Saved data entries

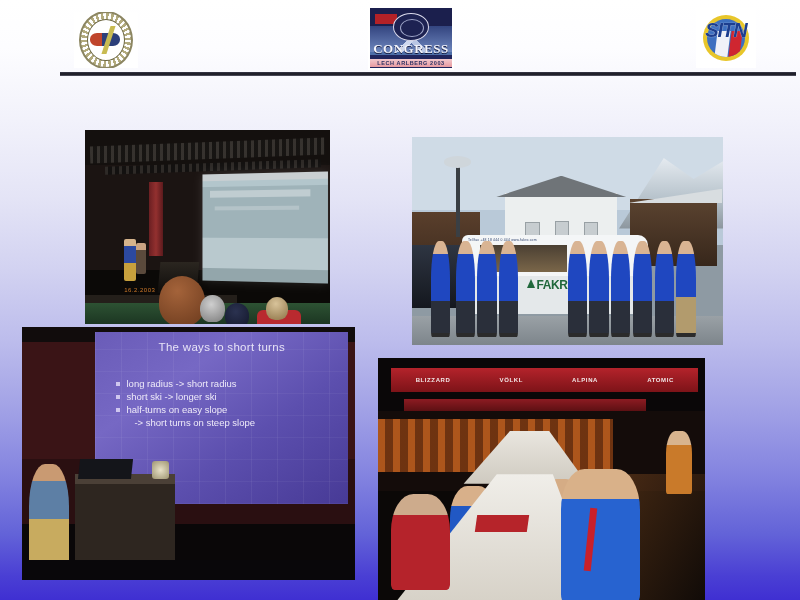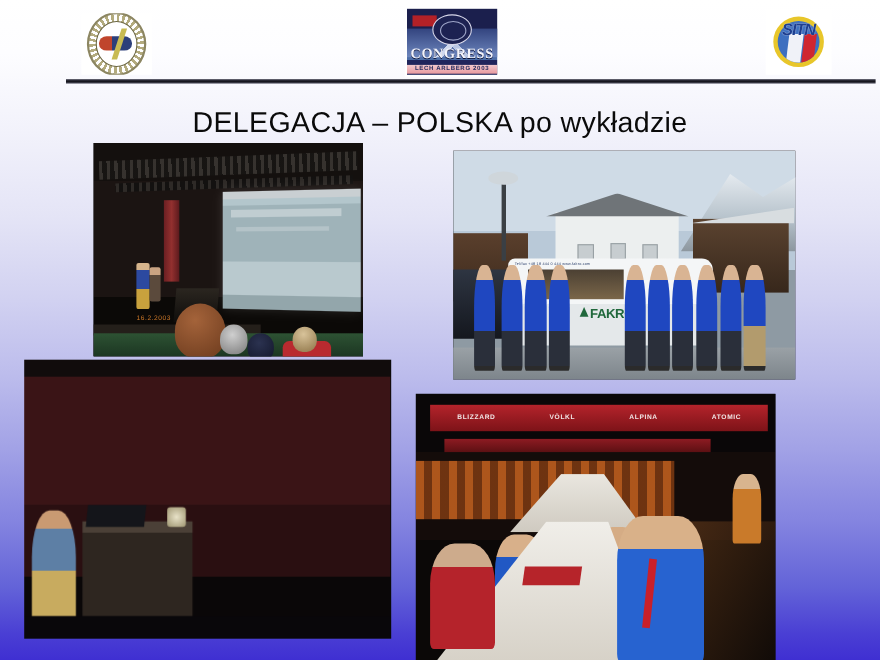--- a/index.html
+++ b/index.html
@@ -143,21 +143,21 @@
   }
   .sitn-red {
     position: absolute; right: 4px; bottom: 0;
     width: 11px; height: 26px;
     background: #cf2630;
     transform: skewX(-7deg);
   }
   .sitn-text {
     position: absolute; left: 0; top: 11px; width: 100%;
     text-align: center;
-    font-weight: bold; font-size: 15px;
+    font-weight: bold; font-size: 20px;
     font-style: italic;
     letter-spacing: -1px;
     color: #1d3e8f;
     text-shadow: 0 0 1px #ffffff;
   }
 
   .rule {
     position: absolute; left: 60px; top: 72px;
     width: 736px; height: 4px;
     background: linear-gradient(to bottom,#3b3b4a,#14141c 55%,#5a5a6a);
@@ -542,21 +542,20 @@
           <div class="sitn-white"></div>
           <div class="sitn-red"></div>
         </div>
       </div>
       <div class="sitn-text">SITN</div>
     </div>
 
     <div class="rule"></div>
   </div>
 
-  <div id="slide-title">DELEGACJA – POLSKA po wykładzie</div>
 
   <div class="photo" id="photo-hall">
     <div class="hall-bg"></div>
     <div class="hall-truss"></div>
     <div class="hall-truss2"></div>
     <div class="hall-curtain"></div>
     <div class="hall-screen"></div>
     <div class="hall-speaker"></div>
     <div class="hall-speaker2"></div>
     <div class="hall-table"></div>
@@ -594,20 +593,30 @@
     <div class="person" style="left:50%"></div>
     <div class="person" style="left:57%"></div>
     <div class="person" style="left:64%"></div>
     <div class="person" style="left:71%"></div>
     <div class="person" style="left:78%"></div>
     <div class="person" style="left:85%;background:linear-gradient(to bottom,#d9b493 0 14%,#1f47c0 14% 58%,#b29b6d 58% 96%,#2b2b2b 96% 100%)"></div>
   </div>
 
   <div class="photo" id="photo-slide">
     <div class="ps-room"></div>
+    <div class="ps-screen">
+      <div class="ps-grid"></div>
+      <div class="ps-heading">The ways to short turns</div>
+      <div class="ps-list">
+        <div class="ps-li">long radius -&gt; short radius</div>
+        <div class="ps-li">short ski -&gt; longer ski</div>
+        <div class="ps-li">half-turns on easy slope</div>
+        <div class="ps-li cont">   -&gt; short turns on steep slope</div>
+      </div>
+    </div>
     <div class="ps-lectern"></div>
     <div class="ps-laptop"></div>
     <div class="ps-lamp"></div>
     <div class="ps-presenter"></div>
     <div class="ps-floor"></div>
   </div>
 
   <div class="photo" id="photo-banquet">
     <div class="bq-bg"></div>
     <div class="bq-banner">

■ **GOAL OF THE EXERCISE**
Say again, exactly, only those lines of the records that run from the start through the line with "position: absolute; left: 0;". Pictures are to be skipped.

■ **RESPONSE**
--- a/index.html
+++ b/index.html
@@ -143,21 +143,21 @@
   }
   .sitn-red {
     position: absolute; right: 4px; bottom: 0;
     width: 11px; height: 26px;
     background: #cf2630;
     transform: skewX(-7deg);
   }
   .sitn-text {
     position: absolute; left: 0; top: 11px; width: 100%;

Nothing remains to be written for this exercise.